Paxos 模块具体实现了multi-Paxos算法。
XXXmap 是经过Paxos处理后的资源列表。
从代码角度看,Monitor 启动有五个步骤:
preinit() -> bootstrap() -> _reset() -> ms_dispatch() -> refresh_from_paxos()
PreInit
monitor进程启动的时候,会初始化paxos及其服务,如果服务需要特殊初始化。调用流程如下:
Monitor::preinit() -> Monitor::init_paxos() -> FooService::init()
Bootstrap
monitor进程在很多情况下会重新进入bootstrap流程,这个过程会重启服务。调用流程如下:
Monitor::bootstrap() -> Monitor::_reset() -> PaxosService::restart() -> FooService::on_restart()
Refresh
决议完成后,需要更新决议的内容。调用流程如下:
Paxos::do_refresh() -> Monitor::refresh_from_paxos() -> PaxosService::refresh() -> FooService::update_from_paxos()
Active
更新完成后,需要执行最开始的回调,然后重新回到 active 状态,服务需要重载 PaxosService::on_active 接口。
Process
Paxos 模块定位是,paxos 算法模型+消息发送,数据只是 bytes;PaxosService 模式的定位是有数据类型的 paxos,并提供根据数据类型的一些方法,比如 monmap。调用流程如下所示:
PaxosService::dispatch() -> PaxosService::propose_pending() -> PaxosService::encode_pending()
依次看一下代码:
bool PaxosService::dispatch(MonOpRequestRef op)
{
// ...
// 确认选举的 epoch 值越来越大
if (m->rx_election_epoch &&
m->rx_election_epoch < mon.get_epoch()) {
dout(10) << " discarding forwarded message from previous election epoch "
<< m->rx_election_epoch << " < " << mon.get_epoch() << dendl;
return true;
}
// 确认客户连接处于激活状态。
if (m->get_connection() &&
!m->get_connection()->is_connected() &&
m->get_connection() != mon.con_self &&
m->get_connection()->get_messenger() != NULL) {
dout(10) << " discarding message from disconnected client "
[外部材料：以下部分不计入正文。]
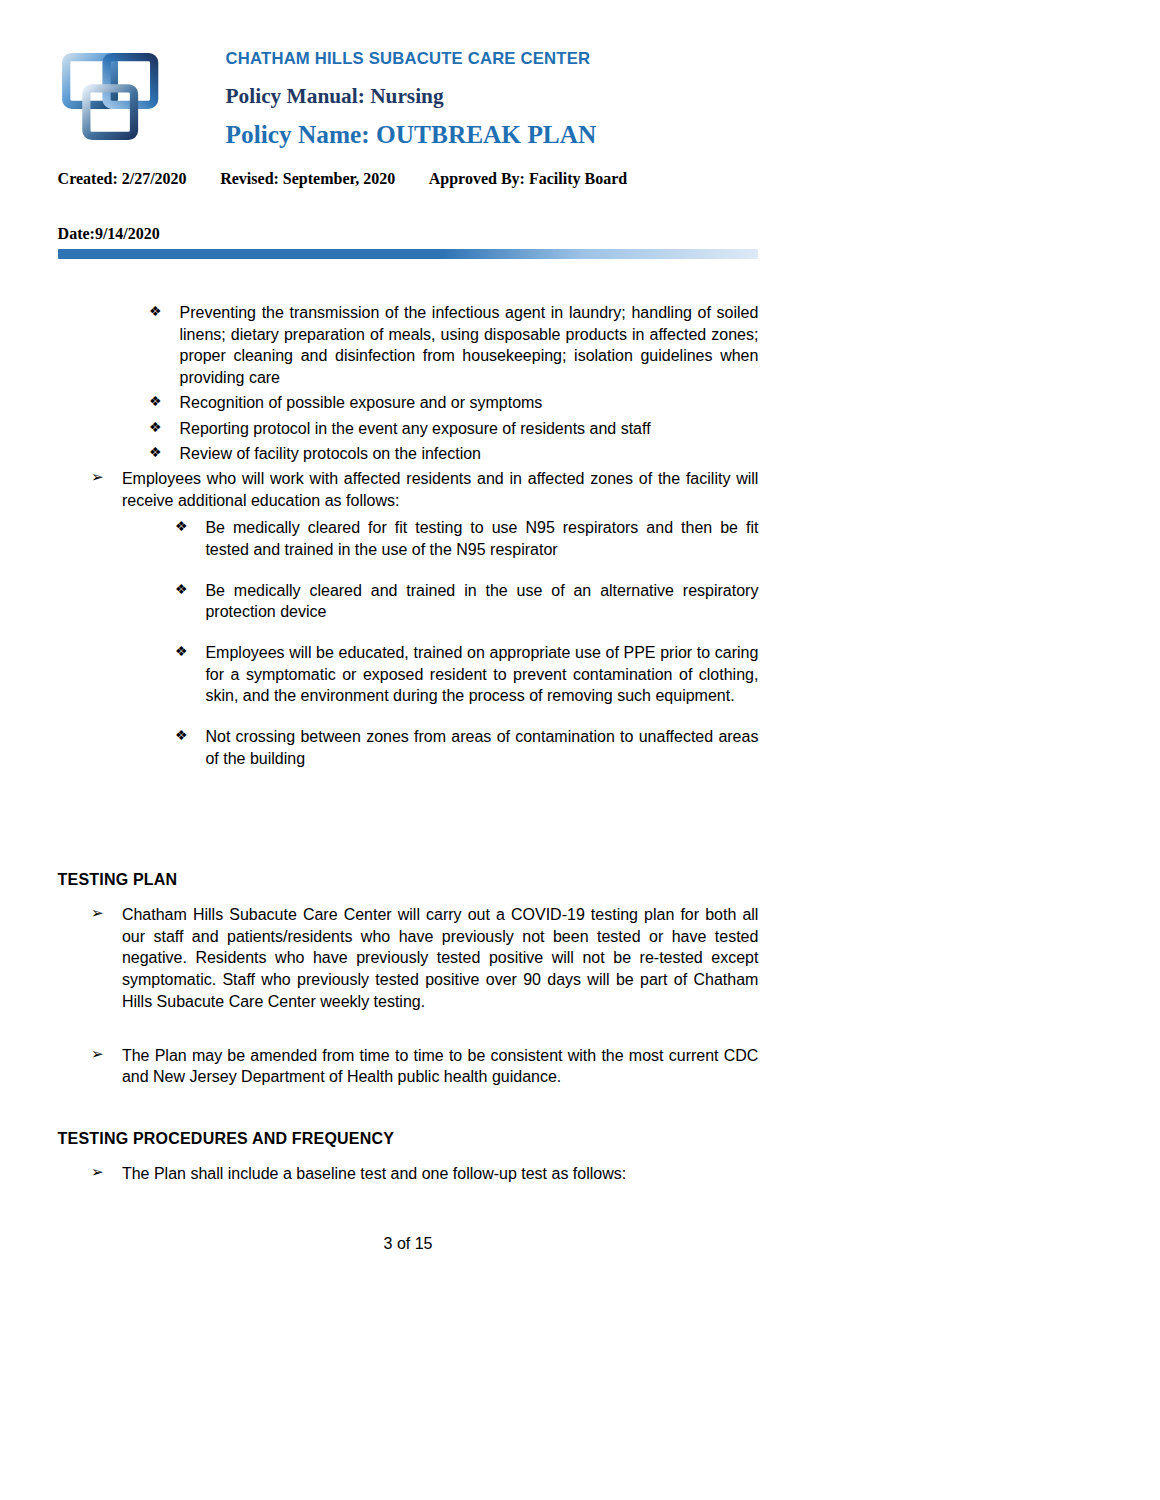CHATHAM HILLS SUBACUTE CARE CENTER
Policy Manual: Nursing
Policy Name: OUTBREAK PLAN
Created: 2/27/2020 Revised: September, 2020 Approved By: Facility Board Date:9/14/2020
Preventing the transmission of the infectious agent in laundry; handling of soiled linens; dietary preparation of meals, using disposable products in affected zones; proper cleaning and disinfection from housekeeping; isolation guidelines when providing care
Recognition of possible exposure and or symptoms
Reporting protocol in the event any exposure of residents and staff
Review of facility protocols on the infection
Employees who will work with affected residents and in affected zones of the facility will receive additional education as follows:
Be medically cleared for fit testing to use N95 respirators and then be fit tested and trained in the use of the N95 respirator
Be medically cleared and trained in the use of an alternative respiratory protection device
Employees will be educated, trained on appropriate use of PPE prior to caring for a symptomatic or exposed resident to prevent contamination of clothing, skin, and the environment during the process of removing such equipment.
Not crossing between zones from areas of contamination to unaffected areas of the building
TESTING PLAN
Chatham Hills Subacute Care Center will carry out a COVID-19 testing plan for both all our staff and patients/residents who have previously not been tested or have tested negative. Residents who have previously tested positive will not be re-tested except symptomatic. Staff who previously tested positive over 90 days will be part of Chatham Hills Subacute Care Center weekly testing.
The Plan may be amended from time to time to be consistent with the most current CDC and New Jersey Department of Health public health guidance.
TESTING PROCEDURES AND FREQUENCY
The Plan shall include a baseline test and one follow-up test as follows:
3 of 15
<< m->get_source_inst() << " " << *m << dendl;
return true;
}
// 确认monmap可读且是最新的。
if (!is_readable(m->version)) {
dout(10) << " waiting for paxos -> readable (v" << m->version << ")" << dendl;
wait_for_readable(op, new C_RetryMessage(this, op), m->version);
return true;
}
// 预处理
if (preprocess_query(op))
return true; // easy!
// 非leader,转发消息
if (!mon.is_leader()) {
mon.forward_request_leader(op);
return true;
}
// 如果目前不可更新,等待重试
if (!is_writeable()) {
dout(10) << " waiting for paxos -> writeable" << dendl;
wait_for_writeable(op, new C_RetryMessage(this, op));
return true;
}
// 准备更新
if (!prepare_update(op)) {
return true;
}
// 处理紧急预案
if (need_immediate_propose) {
dout(10) << __func__ << " forced immediate propose" << dendl;
need_immediate_propose = false;
propose_pending();
return true;
}
// 预案处理
double delay = 0.0;
if (!should_propose(delay)) {
dout(10) << " not proposing" << dendl;
return true;
}
if (delay == 0.0) {
propose_pending();
return true;
}
// ...
}
PaxosService::propose_pending()调用Paxos::propose_new_value(),称作commit。MonmapService之类的都通过propose_ending()实现提交,不需要直接调用propose_new_value()。propose_pending()中调用了encode_pendine()。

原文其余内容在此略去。